Turn every line of text in the listing into a Markdown table with two columns, Row for a running number and Line for the text of the line. Leave out blank lines.

(Items listed in a dataset)
****

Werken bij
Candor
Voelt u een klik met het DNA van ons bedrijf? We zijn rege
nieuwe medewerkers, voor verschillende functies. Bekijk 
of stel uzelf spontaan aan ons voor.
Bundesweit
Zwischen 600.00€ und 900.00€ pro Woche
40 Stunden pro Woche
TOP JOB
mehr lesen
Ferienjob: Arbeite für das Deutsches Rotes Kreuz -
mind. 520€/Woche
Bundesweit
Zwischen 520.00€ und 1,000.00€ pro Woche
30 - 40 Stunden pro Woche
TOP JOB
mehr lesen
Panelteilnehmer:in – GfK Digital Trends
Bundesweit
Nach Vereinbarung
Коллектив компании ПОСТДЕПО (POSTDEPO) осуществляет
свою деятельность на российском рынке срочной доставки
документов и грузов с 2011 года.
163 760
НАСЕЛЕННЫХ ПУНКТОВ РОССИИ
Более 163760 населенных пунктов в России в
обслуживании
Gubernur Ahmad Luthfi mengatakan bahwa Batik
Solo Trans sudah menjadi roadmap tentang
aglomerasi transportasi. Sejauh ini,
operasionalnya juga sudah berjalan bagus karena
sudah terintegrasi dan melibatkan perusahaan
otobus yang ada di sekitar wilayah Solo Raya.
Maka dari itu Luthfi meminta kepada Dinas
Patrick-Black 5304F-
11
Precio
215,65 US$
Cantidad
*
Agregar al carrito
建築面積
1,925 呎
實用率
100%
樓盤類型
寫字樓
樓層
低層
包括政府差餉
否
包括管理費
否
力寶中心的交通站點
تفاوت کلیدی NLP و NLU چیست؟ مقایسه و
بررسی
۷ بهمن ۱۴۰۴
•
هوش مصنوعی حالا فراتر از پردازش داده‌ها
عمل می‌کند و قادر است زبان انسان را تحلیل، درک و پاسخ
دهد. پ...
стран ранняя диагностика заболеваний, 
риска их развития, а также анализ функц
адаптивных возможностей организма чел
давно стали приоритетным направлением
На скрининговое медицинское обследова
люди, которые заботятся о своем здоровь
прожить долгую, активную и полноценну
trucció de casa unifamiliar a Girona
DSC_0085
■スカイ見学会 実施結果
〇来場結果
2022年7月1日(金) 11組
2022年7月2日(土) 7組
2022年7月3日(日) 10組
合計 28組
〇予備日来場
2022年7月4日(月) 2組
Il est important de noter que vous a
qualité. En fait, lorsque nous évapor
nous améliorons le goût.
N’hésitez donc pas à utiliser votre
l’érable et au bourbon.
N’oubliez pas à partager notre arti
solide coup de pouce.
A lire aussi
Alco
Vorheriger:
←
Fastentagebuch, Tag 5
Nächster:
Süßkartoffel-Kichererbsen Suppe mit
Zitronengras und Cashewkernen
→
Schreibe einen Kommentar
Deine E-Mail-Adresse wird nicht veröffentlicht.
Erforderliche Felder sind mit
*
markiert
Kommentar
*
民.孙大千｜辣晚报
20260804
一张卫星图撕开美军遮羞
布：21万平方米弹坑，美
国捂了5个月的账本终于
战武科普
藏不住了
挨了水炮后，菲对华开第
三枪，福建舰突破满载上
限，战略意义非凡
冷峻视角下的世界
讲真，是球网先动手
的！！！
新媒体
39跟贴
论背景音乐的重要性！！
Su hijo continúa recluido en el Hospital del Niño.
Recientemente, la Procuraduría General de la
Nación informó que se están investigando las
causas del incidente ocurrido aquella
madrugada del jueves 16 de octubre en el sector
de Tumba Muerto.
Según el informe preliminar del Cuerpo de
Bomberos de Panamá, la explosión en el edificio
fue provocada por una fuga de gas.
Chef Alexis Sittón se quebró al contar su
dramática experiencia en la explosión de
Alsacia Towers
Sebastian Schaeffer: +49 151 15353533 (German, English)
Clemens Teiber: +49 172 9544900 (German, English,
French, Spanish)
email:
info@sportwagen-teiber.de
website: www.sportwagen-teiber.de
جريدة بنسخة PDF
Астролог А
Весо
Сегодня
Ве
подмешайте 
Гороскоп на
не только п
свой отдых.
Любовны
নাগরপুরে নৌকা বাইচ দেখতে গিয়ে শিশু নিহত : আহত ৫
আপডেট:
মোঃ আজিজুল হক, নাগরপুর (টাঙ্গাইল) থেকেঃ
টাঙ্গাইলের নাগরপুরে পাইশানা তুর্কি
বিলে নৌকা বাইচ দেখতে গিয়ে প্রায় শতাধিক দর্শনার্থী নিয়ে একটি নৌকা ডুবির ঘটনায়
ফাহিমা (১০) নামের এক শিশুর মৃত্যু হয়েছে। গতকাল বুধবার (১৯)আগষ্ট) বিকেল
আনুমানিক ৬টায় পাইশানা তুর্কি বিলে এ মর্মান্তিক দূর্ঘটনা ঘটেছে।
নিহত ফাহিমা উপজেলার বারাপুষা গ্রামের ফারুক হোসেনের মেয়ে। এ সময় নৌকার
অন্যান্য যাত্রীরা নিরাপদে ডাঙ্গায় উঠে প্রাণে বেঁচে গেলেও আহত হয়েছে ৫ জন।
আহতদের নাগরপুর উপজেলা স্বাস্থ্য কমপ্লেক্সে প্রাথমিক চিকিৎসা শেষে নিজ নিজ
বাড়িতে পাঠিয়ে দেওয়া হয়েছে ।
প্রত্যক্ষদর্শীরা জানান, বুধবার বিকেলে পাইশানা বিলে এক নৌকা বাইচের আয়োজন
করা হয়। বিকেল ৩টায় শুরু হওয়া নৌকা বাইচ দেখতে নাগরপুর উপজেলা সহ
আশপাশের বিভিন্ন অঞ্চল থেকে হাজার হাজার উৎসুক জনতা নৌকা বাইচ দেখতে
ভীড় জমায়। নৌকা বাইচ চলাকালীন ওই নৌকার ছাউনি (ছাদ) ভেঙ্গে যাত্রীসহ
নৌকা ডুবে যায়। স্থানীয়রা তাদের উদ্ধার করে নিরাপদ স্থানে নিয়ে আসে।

****

- Response for this exercise
| Row | Line |
|---|---|
| 1 | Werken bij |
| 2 | Candor |
| 3 | Voelt u een klik met het DNA van ons bedrijf? We zijn rege |
| 4 | nieuwe medewerkers, voor verschillende functies. Bekijk  |
| 5 | of stel uzelf spontaan aan ons voor. |
| 6 | Bundesweit |
| 7 | Zwischen 600.00€ und 900.00€ pro Woche |
| 8 | 40 Stunden pro Woche |
| 9 | TOP JOB |
| 10 | mehr lesen |
| 11 | Ferienjob: Arbeite für das Deutsches Rotes Kreuz - |
| 12 | mind. 520€/Woche |
| 13 | Bundesweit |
| 14 | Zwischen 520.00€ und 1,000.00€ pro Woche |
| 15 | 30 - 40 Stunden pro Woche |
| 16 | TOP JOB |
| 17 | mehr lesen |
| 18 | Panelteilnehmer:in – GfK Digital Trends |
| 19 | Bundesweit |
| 20 | Nach Vereinbarung |
| 21 | Коллектив компании ПОСТДЕПО (POSTDEPO) осуществляет |
| 22 | свою деятельность на российском рынке срочной доставки |
| 23 | документов и грузов с 2011 года. |
| 24 | 163 760 |
| 25 | НАСЕЛЕННЫХ ПУНКТОВ РОССИИ |
| 26 | Более 163760 населенных пунктов в России в |
| 27 | обслуживании |
| 28 | Gubernur Ahmad Luthfi mengatakan bahwa Batik |
| 29 | Solo Trans sudah menjadi roadmap tentang |
| 30 | aglomerasi transportasi. Sejauh ini, |
| 31 | operasionalnya juga sudah berjalan bagus karena |
| 32 | sudah terintegrasi dan melibatkan perusahaan |
| 33 | otobus yang ada di sekitar wilayah Solo Raya. |
| 34 | Maka dari itu Luthfi meminta kepada Dinas |
| 35 | Patrick-Black 5304F- |
| 36 | 11 |
| 37 | Precio |
| 38 | 215,65 US$ |
| 39 | Cantidad |
| 40 | * |
| 41 | Agregar al carrito |
| 42 | 建築面積 |
| 43 | 1,925 呎 |
| 44 | 實用率 |
| 45 | 100% |
| 46 | 樓盤類型 |
| 47 | 寫字樓 |
| 48 | 樓層 |
| 49 | 低層 |
| 50 | 包括政府差餉 |
| 51 | 否 |
| 52 | 包括管理費 |
| 53 | 否 |
| 54 | 力寶中心的交通站點 |
| 55 | تفاوت کلیدی NLP و NLU چیست؟ مقایسه و |
| 56 | بررسی |
| 57 | ۷ بهمن ۱۴۰۴ |
| 58 | • |
| 59 | هوش مصنوعی حالا فراتر از پردازش داده‌ها |
| 60 | عمل می‌کند و قادر است زبان انسان را تحلیل، درک و پاسخ |
| 61 | دهد. پ... |
| 62 | стран ранняя диагностика заболеваний,  |
| 63 | риска их развития, а также анализ функц |
| 64 | адаптивных возможностей организма чел |
| 65 | давно стали приоритетным направлением |
| 66 | На скрининговое медицинское обследова |
| 67 | люди, которые заботятся о своем здоровь |
| 68 | прожить долгую, активную и полноценну |
| 69 | trucció de casa unifamiliar a Girona |
| 70 | DSC_0085 |
| 71 | ■スカイ見学会 実施結果 |
| 72 | 〇来場結果 |
| 73 | 2022年7月1日(金) 11組 |
| 74 | 2022年7月2日(土) 7組 |
| 75 | 2022年7月3日(日) 10組 |
| 76 | 合計 28組 |
| 77 | 〇予備日来場 |
| 78 | 2022年7月4日(月) 2組 |
| 79 | Il est important de noter que vous a |
| 80 | qualité. En fait, lorsque nous évapor |
| 81 | nous améliorons le goût. |
| 82 | N’hésitez donc pas à utiliser votre |
| 83 | l’érable et au bourbon. |
| 84 | N’oubliez pas à partager notre arti |
| 85 | solide coup de pouce. |
| 86 | A lire aussi |
| 87 | Alco |
| 88 | Vorheriger: |
| 89 | ← |
| 90 | Fastentagebuch, Tag 5 |
| 91 | Nächster: |
| 92 | Süßkartoffel-Kichererbsen Suppe mit |
| 93 | Zitronengras und Cashewkernen |
| 94 | → |
| 95 | Schreibe einen Kommentar |
| 96 | Deine E-Mail-Adresse wird nicht veröffentlicht. |
| 97 | Erforderliche Felder sind mit |
| 98 | * |
| 99 | markiert |
| 100 | Kommentar |
| 101 | * |
| 102 | 民.孙大千｜辣晚报 |
| 103 | 20260804 |
| 104 | 一张卫星图撕开美军遮羞 |
| 105 | 布：21万平方米弹坑，美 |
| 106 | 国捂了5个月的账本终于 |
| 107 | 战武科普 |
| 108 | 藏不住了 |
| 109 | 挨了水炮后，菲对华开第 |
| 110 | 三枪，福建舰突破满载上 |
| 111 | 限，战略意义非凡 |
| 112 | 冷峻视角下的世界 |
| 113 | 讲真，是球网先动手 |
| 114 | 的！！！ |
| 115 | 新媒体 |
| 116 | 39跟贴 |
| 117 | 论背景音乐的重要性！！ |
| 118 | Su hijo continúa recluido en el Hospital del Niño. |
| 119 | Recientemente, la Procuraduría General de la |
| 120 | Nación informó que se están investigando las |
| 121 | causas del incidente ocurrido aquella |
| 122 | madrugada del jueves 16 de octubre en el sector |
| 123 | de Tumba Muerto. |
| 124 | Según el informe preliminar del Cuerpo de |
| 125 | Bomberos de Panamá, la explosión en el edificio |
| 126 | fue provocada por una fuga de gas. |
| 127 | Chef Alexis Sittón se quebró al contar su |
| 128 | dramática experiencia en la explosión de |
| 129 | Alsacia Towers |
| 130 | Sebastian Schaeffer: +49 151 15353533 (German, English) |
| 131 | Clemens Teiber: +49 172 9544900 (German, English, |
| 132 | French, Spanish) |
| 133 | email: |
| 134 | info@sportwagen-teiber.de |
| 135 | website: www.sportwagen-teiber.de |
| 136 | جريدة بنسخة PDF |
| 137 | Астролог А |
| 138 | Весо |
| 139 | Сегодня |
| 140 | Ве |
| 141 | подмешайте  |
| 142 | Гороскоп на |
| 143 | не только п |
| 144 | свой отдых. |
| 145 | Любовны |
| 146 | নাগরপুরে নৌকা বাইচ দেখতে গিয়ে শিশু নিহত : আহত ৫ |
| 147 | আপডেট: |
| 148 | মোঃ আজিজুল হক, নাগরপুর (টাঙ্গাইল) থেকেঃ |
| 149 | টাঙ্গাইলের নাগরপুরে পাইশানা তুর্কি |
| 150 | বিলে নৌকা বাইচ দেখতে গিয়ে প্রায় শতাধিক দর্শনার্থী নিয়ে একটি নৌকা ডুবির ঘটনায় |
| 151 | ফাহিমা (১০) নামের এক শিশুর মৃত্যু হয়েছে। গতকাল বুধবার (১৯)আগষ্ট) বিকেল |
| 152 | আনুমানিক ৬টায় পাইশানা তুর্কি বিলে এ মর্মান্তিক দূর্ঘটনা ঘটেছে। |
| 153 | নিহত ফাহিমা উপজেলার বারাপুষা গ্রামের ফারুক হোসেনের মেয়ে। এ সময় নৌকার |
| 154 | অন্যান্য যাত্রীরা নিরাপদে ডাঙ্গায় উঠে প্রাণে বেঁচে গেলেও আহত হয়েছে ৫ জন। |
| 155 | আহতদের নাগরপুর উপজেলা স্বাস্থ্য কমপ্লেক্সে প্রাথমিক চিকিৎসা শেষে নিজ নিজ |
| 156 | বাড়িতে পাঠিয়ে দেওয়া হয়েছে । |
| 157 | প্রত্যক্ষদর্শীরা জানান, বুধবার বিকেলে পাইশানা বিলে এক নৌকা বাইচের আয়োজন |
| 158 | করা হয়। বিকেল ৩টায় শুরু হওয়া নৌকা বাইচ দেখতে নাগরপুর উপজেলা সহ |
| 159 | আশপাশের বিভিন্ন অঞ্চল থেকে হাজার হাজার উৎসুক জনতা নৌকা বাইচ দেখতে |
| 160 | ভীড় জমায়। নৌকা বাইচ চলাকালীন ওই নৌকার ছাউনি (ছাদ) ভেঙ্গে যাত্রীসহ |
| 161 | নৌকা ডুবে যায়। স্থানীয়রা তাদের উদ্ধার করে নিরাপদ স্থানে নিয়ে আসে। |